Stored data entries

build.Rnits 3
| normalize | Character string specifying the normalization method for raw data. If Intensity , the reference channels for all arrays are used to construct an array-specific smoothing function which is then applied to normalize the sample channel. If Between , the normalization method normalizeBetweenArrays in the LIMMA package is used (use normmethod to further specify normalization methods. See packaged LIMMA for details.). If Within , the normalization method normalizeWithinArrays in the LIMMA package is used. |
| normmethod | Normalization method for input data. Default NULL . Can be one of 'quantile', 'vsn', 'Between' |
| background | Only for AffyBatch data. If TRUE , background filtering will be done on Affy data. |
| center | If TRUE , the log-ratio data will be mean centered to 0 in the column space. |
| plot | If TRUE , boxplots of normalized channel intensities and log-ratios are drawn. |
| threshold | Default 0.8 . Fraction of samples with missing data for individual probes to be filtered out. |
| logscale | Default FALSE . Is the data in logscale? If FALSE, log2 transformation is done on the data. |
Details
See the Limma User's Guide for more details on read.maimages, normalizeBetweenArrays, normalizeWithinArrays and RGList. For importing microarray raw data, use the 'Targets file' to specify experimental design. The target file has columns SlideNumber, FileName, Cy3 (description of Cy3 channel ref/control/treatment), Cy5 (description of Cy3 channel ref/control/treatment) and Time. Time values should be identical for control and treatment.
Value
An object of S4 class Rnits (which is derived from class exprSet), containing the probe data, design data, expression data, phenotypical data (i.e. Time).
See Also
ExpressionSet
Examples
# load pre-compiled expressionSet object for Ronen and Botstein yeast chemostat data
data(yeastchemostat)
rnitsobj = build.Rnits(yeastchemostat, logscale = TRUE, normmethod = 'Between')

• Problem details: Send back exactly the lines from the line with "An object of" through the end of the records.

• Solution to this exercise:
An object of S4 class Rnits (which is derived from class exprSet), containing the probe data, design data, expression data, phenotypical data (i.e. Time).
See Also
ExpressionSet
Examples
# load pre-compiled expressionSet object for Ronen and Botstein yeast chemostat data
data(yeastchemostat)
rnitsobj = build.Rnits(yeastchemostat, logscale = TRUE, normmethod = 'Between')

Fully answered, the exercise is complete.